Mindestens einmal pro Vierteljahr setzt der Chor ohne Wissen des Chorleiters eine so genannte Extremprobe an; diese dient der regelmäßigen charakterlichen und fachlichen Weiterentwicklung des Chorleiters sowie seiner fortlaufenden Schulung im Umgang mit Extremsituationen.
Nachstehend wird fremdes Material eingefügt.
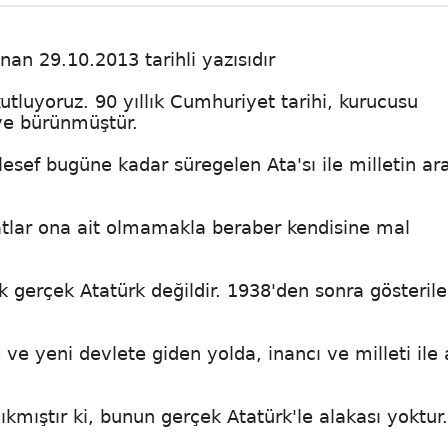
an 29.10.2013 tarihli yazısıdır
tluyoruz. 90 yıllık Cumhuriyet tarihi, kurucusu
eye bürünmüştür.
esef bugüne kadar süregelen Ata'sı ile milletin ara
atlar ona ait olmamakla beraber kendisine mal
rk gerçek Atatürk değildir. 1938'den sonra gösteril
ve yeni devlete giden yolda, inancı ve milleti ile 
ıkmıştır ki, bunun gerçek Atatürk'le alakası yoktur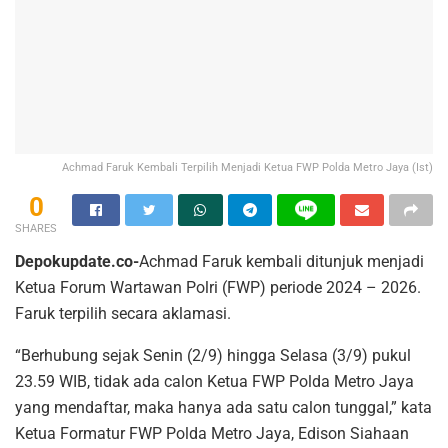
Achmad Faruk Kembali Terpilih Menjadi Ketua FWP Polda Metro Jaya (Ist)
0
SHARES
Depokupdate.co-
Achmad Faruk kembali ditunjuk menjadi
Ketua Forum Wartawan Polri (FWP) periode 2024 – 2026.
Faruk terpilih secara aklamasi.
“Berhubung sejak Senin (2/9) hingga Selasa (3/9) pukul
23.59 WIB, tidak ada calon Ketua FWP Polda Metro Jaya
yang mendaftar, maka hanya ada satu calon tunggal,” kata
Ketua Formatur FWP Polda Metro Jaya, Edison Siahaan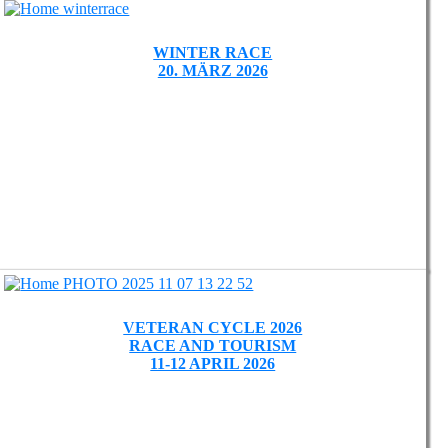
WINTER RACE
20. MÄRZ 2026
VETERAN CYCLE 2026
RACE AND TOURISM
11-12 APRIL 2026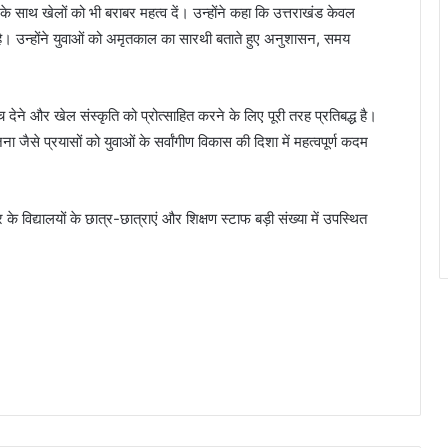
ढ़ाई के साथ खेलों को भी बराबर महत्व दें। उन्होंने कहा कि उत्तराखंड केवल
ा है। उन्होंने युवाओं को अमृतकाल का सारथी बताते हुए अनुशासन, समय
देने और खेल संस्कृति को प्रोत्साहित करने के लिए पूरी तरह प्रतिबद्ध है।
 जैसे प्रयासों को युवाओं के सर्वांगीण विकास की दिशा में महत्वपूर्ण कदम
विद्यालयों के छात्र-छात्राएं और शिक्षण स्टाफ बड़ी संख्या में उपस्थित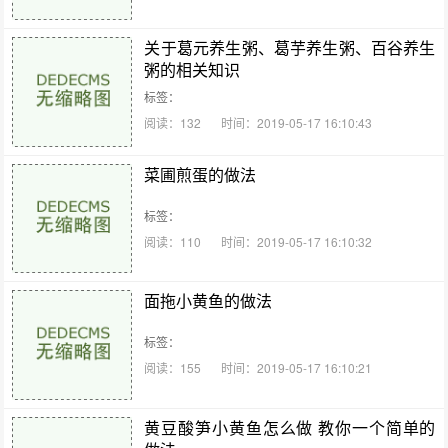
关于葛元养生粥、葛芋养生粥、百谷养生
粥的相关知识
标签：
阅读：132
时间：2019-05-17 16:10:43
菜圃煎蛋的做法
标签：
阅读：110
时间：2019-05-17 16:10:32
面拖小黄鱼的做法
标签：
阅读：155
时间：2019-05-17 16:10:21
黄豆酸笋小黄鱼怎么做 教你一个简单的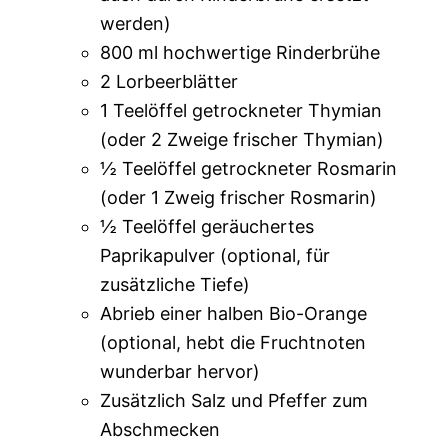
werden)
800 ml hochwertige Rinderbrühe
2 Lorbeerblätter
1 Teelöffel getrockneter Thymian
(oder 2 Zweige frischer Thymian)
½ Teelöffel getrockneter Rosmarin
(oder 1 Zweig frischer Rosmarin)
½ Teelöffel geräuchertes
Paprikapulver (optional, für
zusätzliche Tiefe)
Abrieb einer halben Bio-Orange
(optional, hebt die Fruchtnoten
wunderbar hervor)
Zusätzlich Salz und Pfeffer zum
Abschmecken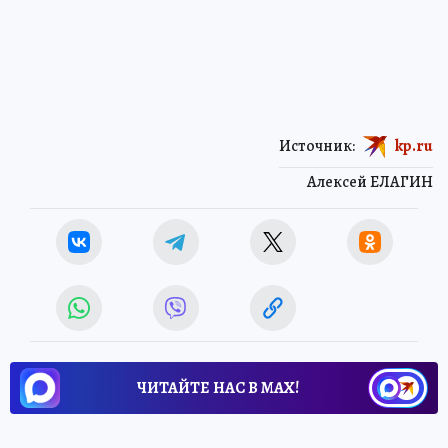
Источник:
kp.ru
Алексей ЕЛАГИН
ЧИТАЙТЕ НАС В МАХ!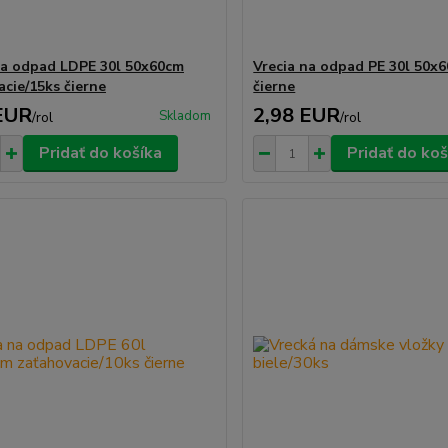
na odpad LDPE 30l 50x60cm
Vrecia na odpad PE 30l 50x
acie/15ks čierne
čierne
EUR
2,98 EUR
Skladom
/
rol
/
rol
Pridať do košíka
Pridať do koš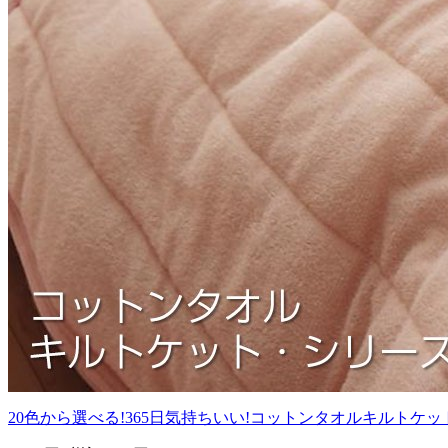
20色から選べる!365日気持ちいい!コットンタオルキルトケ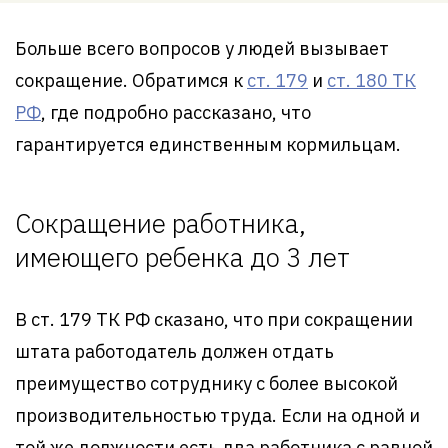
Больше всего вопросов у людей вызывает
сокращение. Обратимся к
ст. 179
и
ст. 180 ТК
РФ
, где подробно рассказано, что
гарантируется единственным кормильцам.
Сокращение работника,
имеющего ребенка до 3 лет
В ст. 179 ТК РФ сказано, что при сокращении
штата работодатель должен отдать
преимущество сотруднику с более высокой
производительностью труда. Если на одной и
той же должности есть два работника с равной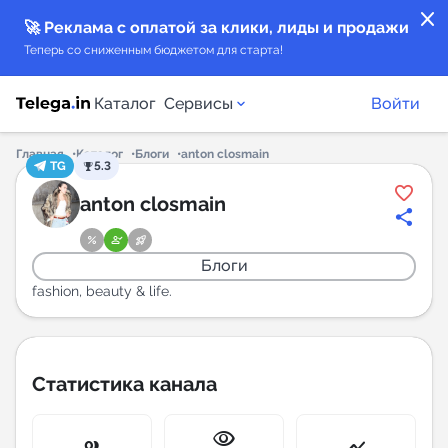
close
🚀 Реклама с оплатой за клики, лиды и продажи
Теперь со сниженным бюджетом для старта!
Каталог
Сервисы
Войти
Главная
Каталог
Блоги
anton closmain
TG
5.3
Каталог каналов
anton closmain
Каталог ботов
Блоги
Горящие предложения
fashion, beauty & life.
Индекс читаемости каналов в Telegram
New
Статистика канала
Аналитика MAX каналов
visibility
New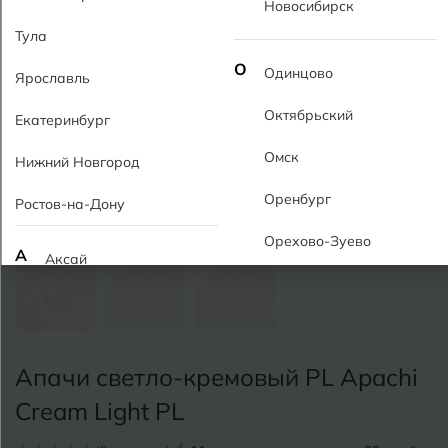
Новосибирск
Тула
О
Одинцово
Ярославль
Октябрьский
Екатеринбург
Омск
Нижний Новгород
Оренбург
Ростов-на-Дону
Орехово-Зуево
А
Аксай
Алушта
П
Пермь
Альметьевск
Подольск
Апачи светло-кремовый PL Apachi
Анапа
Псков
Cream Light PL
Армавир
Пятигорск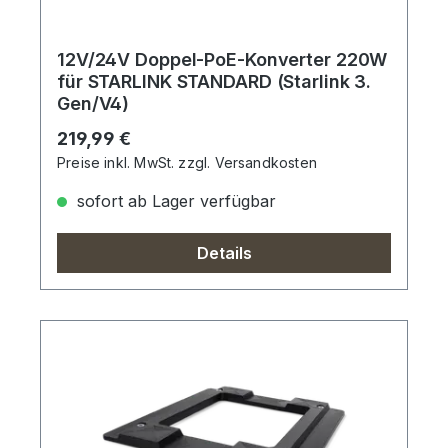
12V/24V Doppel-PoE-Konverter 220W
für STARLINK STANDARD (Starlink 3.
Gen/V4)
Regulärer Preis:
219,99 €
Preise inkl. MwSt. zzgl. Versandkosten
sofort ab Lager verfügbar
Details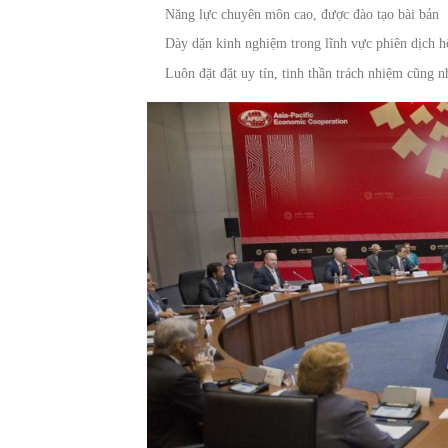
Năng lực chuyên môn cao, được đào tạo bài bản
Dày dặn kinh nghiệm trong lĩnh vực phiên dịch h
Luôn đặt đặt uy tín, tinh thần trách nhiệm cũng 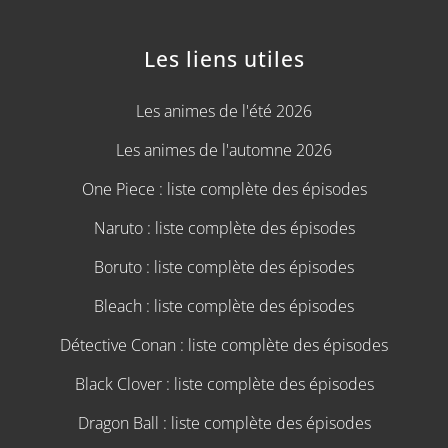
Les liens utiles
Les animes de l'été 2026
Les animes de l'automne 2026
One Piece : liste complète des épisodes
Naruto : liste complète des épisodes
Boruto : liste complète des épisodes
Bleach : liste complète des épisodes
Détective Conan : liste complète des épisodes
Black Clover : liste complète des épisodes
Dragon Ball : liste complète des épisodes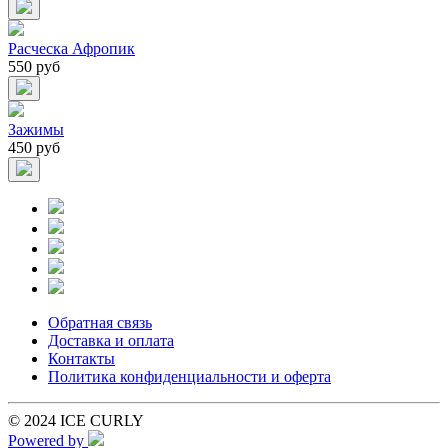
Расческа Афропик
550 руб
Зажимы
450 руб
Обратная связь
Доставка и оплата
Контакты
Политика конфиденциальности и оферта
© 2024 ICE CURLY
Powered by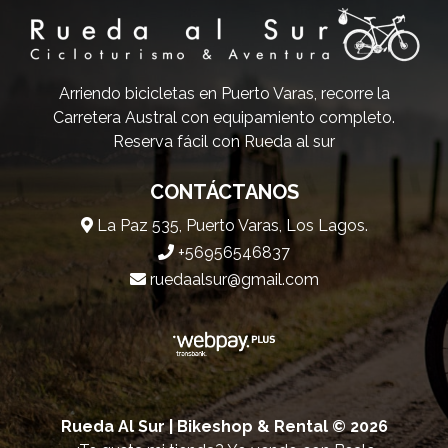
Arriendo bicicletas en Puerto Varas, recorre la
Carretera Austral con equipamiento completo.
Reserva fácil con Rueda al sur
CONTÁCTANOS
La Paz 535, Puerto Varas, Los Lagos.
+56956546837
ruedaalsur@gmail.com
Rueda Al Sur | Bikeshop & Rental © 2026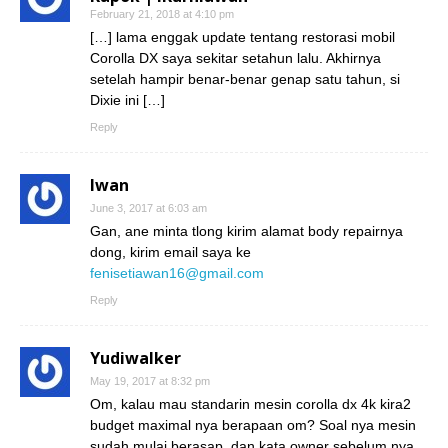
February 21, 2018 at 4:10 pm
[…] lama enggak update tentang restorasi mobil
Corolla DX saya sekitar setahun lalu. Akhirnya
setelah hampir benar-benar genap satu tahun, si
Dixie ini […]
Reply
Iwan
June 3, 2017 at 6:03 am
Gan, ane minta tlong kirim alamat body repairnya
dong, kirim email saya ke
fenisetiawan16@gmail.com
Reply
Yudiwalker
May 19, 2017 at 8:32 pm
Om, kalau mau standarin mesin corolla dx 4k kira2
budget maximal nya berapaan om? Soal nya mesin
sudah mulai berasap, dan kata owner sebelum nya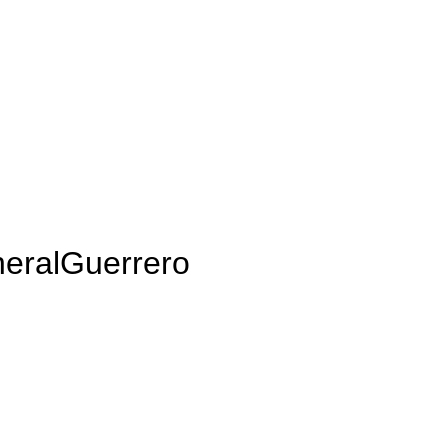
eralGuerrero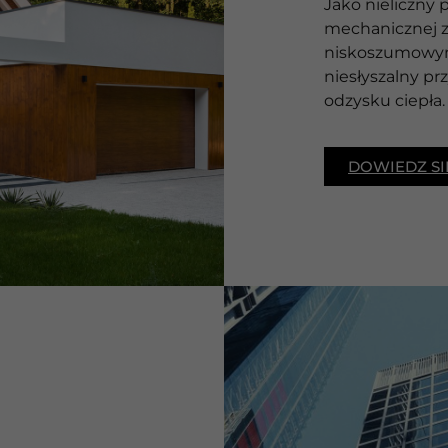
Jako nieliczny
mechanicznej z
niskoszumowym 
niesłyszalny pr
odzysku ciepła.
DOWIEDZ SI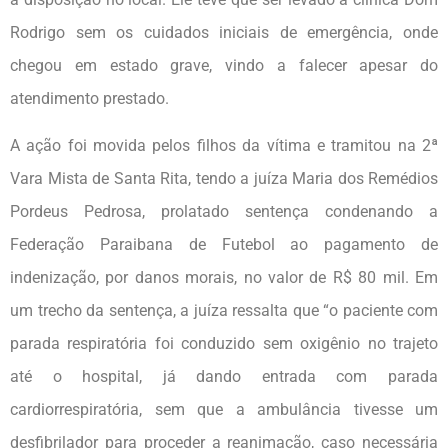
Rodrigo sem os cuidados iniciais de emergência, onde
chegou em estado grave, vindo a falecer apesar do
atendimento prestado.
A ação foi movida pelos filhos da vítima e tramitou na 2ª
Vara Mista de Santa Rita, tendo a juíza Maria dos Remédios
Pordeus Pedrosa, prolatado sentença condenando a
Federação Paraibana de Futebol ao pagamento de
indenização, por danos morais, no valor de R$ 80 mil. Em
um trecho da sentença, a juíza ressalta que “o paciente com
parada respiratória foi conduzido sem oxigênio no trajeto
até o hospital, já dando entrada com parada
cardiorrespiratória, sem que a ambulância tivesse um
desfibrilador para proceder a reanimação, caso necessária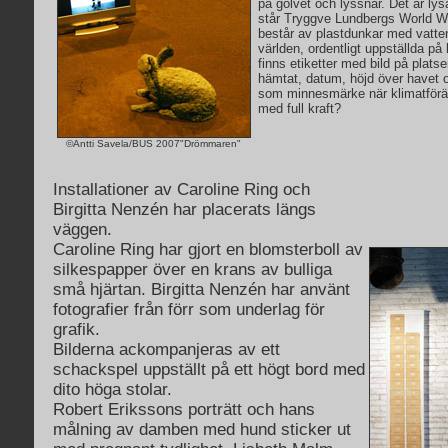
på golvet och lyssnar. Det är ly
står Tryggve Lundbergs World Wa
består av plastdunkar med vatten
världen, ordentligt uppställda på
finns etiketter med bild på platse
hämtat, datum, höjd över havet o
som minnesmärke när klimatföränd
med full kraft?
©Antti Savela/BUS 2007"Drömmaren"
Installationer av Caroline Ring och
Birgitta Nenzén har placerats längs
väggen.
Caroline Ring har gjort en blomsterboll av
silkespapper över en krans av bulliga
små hjärtan. Birgitta Nenzén har använt
fotografier från förr som underlag för
grafik.
Bilderna ackompanjeras av ett
schackspel uppställt på ett högt bord med
dito höga stolar.
Robert Erikssons porträtt och hans
målning av damben med hund sticker ut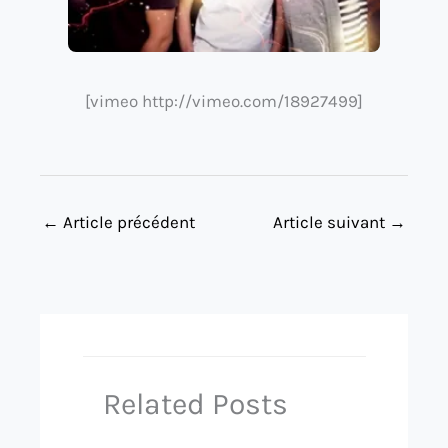
[vimeo http://vimeo.com/18927499]
←
Article précédent
Article suivant
→
Related Posts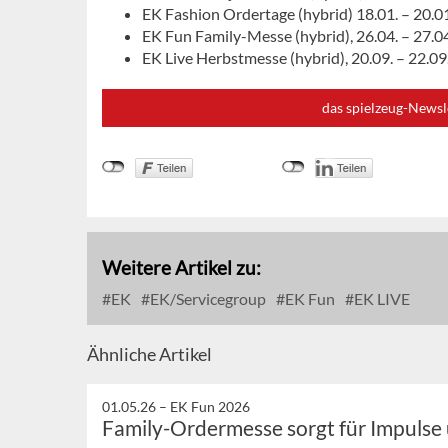
EK Fashion Ordertage (hybrid) 18.01. – 20.
EK Fun Family-Messe (hybrid), 26.04. – 27.
EK Live Herbstmesse (hybrid), 20.09. – 22.0
das spielzeug-Newsl
Weitere Artikel zu:
EK
EK/Servicegroup
EK Fun
EK LIVE
Ähnliche Artikel
01.05.26 –
EK Fun 2026
Family-Ordermesse sorgt für Impulse 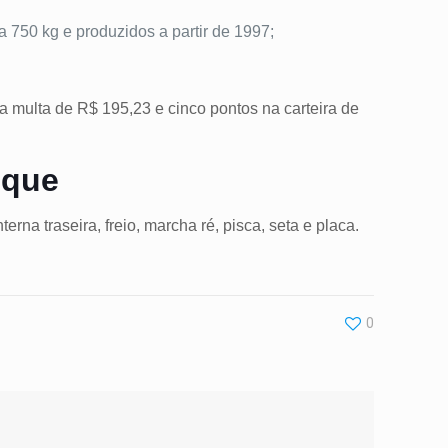
750 kg e produzidos a partir de 1997;
ra
multa
de R$ 195,23 e cinco pontos na carteira de
oque
rna traseira, freio, marcha ré, pisca, seta e placa.
0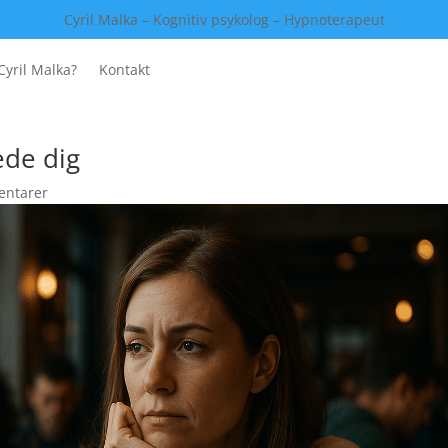
Cyril Malka – Kognitiv psykolog – Hypnoterapeut
Cyril Malka?
Kontakt
ede dig
ntarer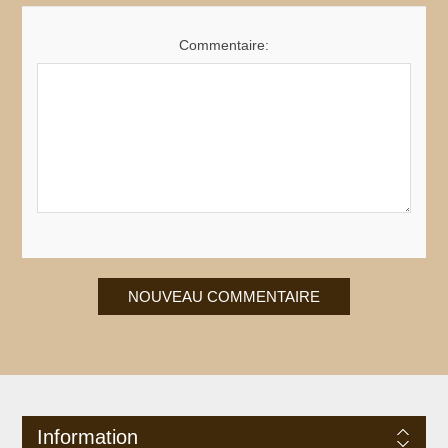
Commentaire:
Information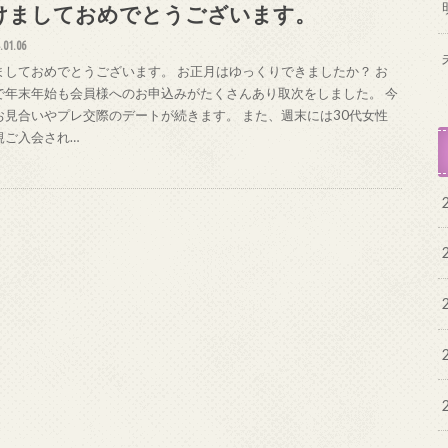
けましておめでとうございます。
.01.06
ましておめでとうございます。 お正月はゆっくりできましたか？ お
で年末年始も会員様へのお申込みがたくさんあり取次をしました。 今
お見合いやプレ交際のデートが続きます。 また、週末には30代女性
規ご入会され…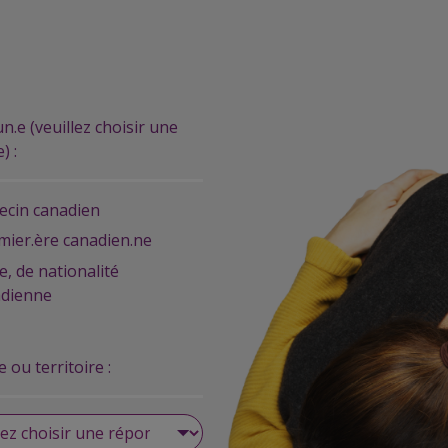
un.e (veuillez choisir une
) :
cin canadien
rmier.ère canadien.ne
e, de nationalité
adienne
 ou territoire :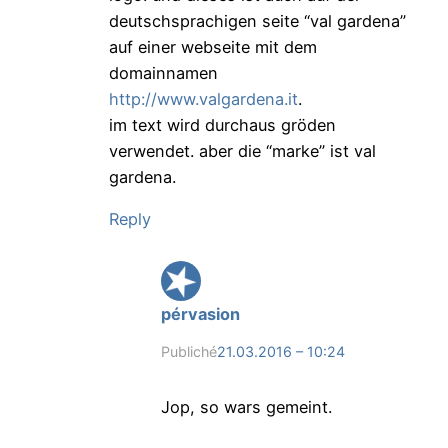
deutschsprachigen seite “val gardena”
auf einer webseite mit dem
domainnamen
http://www.valgardena.it
.
im text wird durchaus gröden
verwendet. aber die “marke” ist val
gardena.
Reply
pérvasion
Publiché
21.03.2016 – 10:24
Jop, so wars gemeint.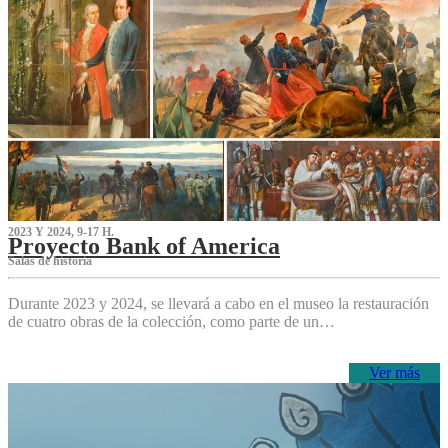
2023 Y 2024, 9-17 H.
Proyecto Bank of America
S‌alas de historia
Durante 2023 y 2024, se llevará a cabo en el museo la restauración
de cuatro obras de la colección, como parte de un…
Ver más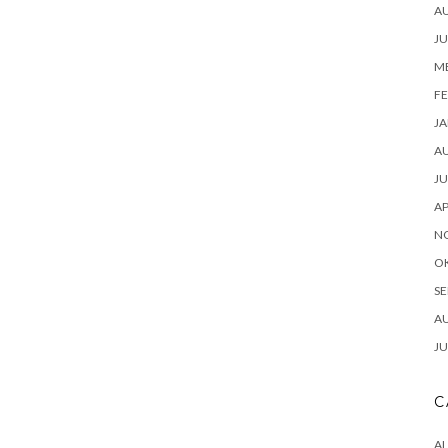
A
JU
ME
FE
JA
A
JU
AP
N
O
SE
A
JU
C
A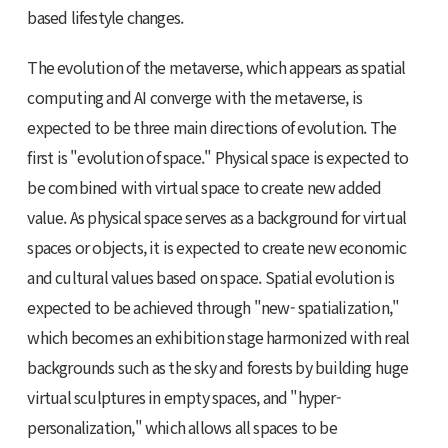
based lifestyle changes.
The evolution of the metaverse, which appears as spatial
computing and AI converge with the metaverse, is
expected to be three main directions of evolution. The
first is "evolution of space." Physical space is expected to
be combined with virtual space to create new added
value. As physical space serves as a background for virtual
spaces or objects, it is expected to create new economic
and cultural values based on space. Spatial evolution is
expected to be achieved through "new- spatialization,"
which becomes an exhibition stage harmonized with real
backgrounds such as the sky and forests by building huge
virtual sculptures in empty spaces, and "hyper-
personalization," which allows all spaces to be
In der letzten regulären Probe vor der fälligen Extremprobe werden durch das Los mindestens 20 Freiwillige bestimmt, die beim nächsten Probentermin verbindlich nicht erscheinen; nur so können die für die Entwicklung des Dirigenten nötigen didaktischen und psychologischen Bedingungen wirklichkeitsgetreu simuliert werden. Über das Verhalten des Chorleiters während der Extremprobe erstellen die nicht anwesenden Chorsänger ein Gutachten, das im folgenden Quartal bis zur nächsten Extremprobe als Grundlage für die Kommunikation mit dem Chorleiter dient.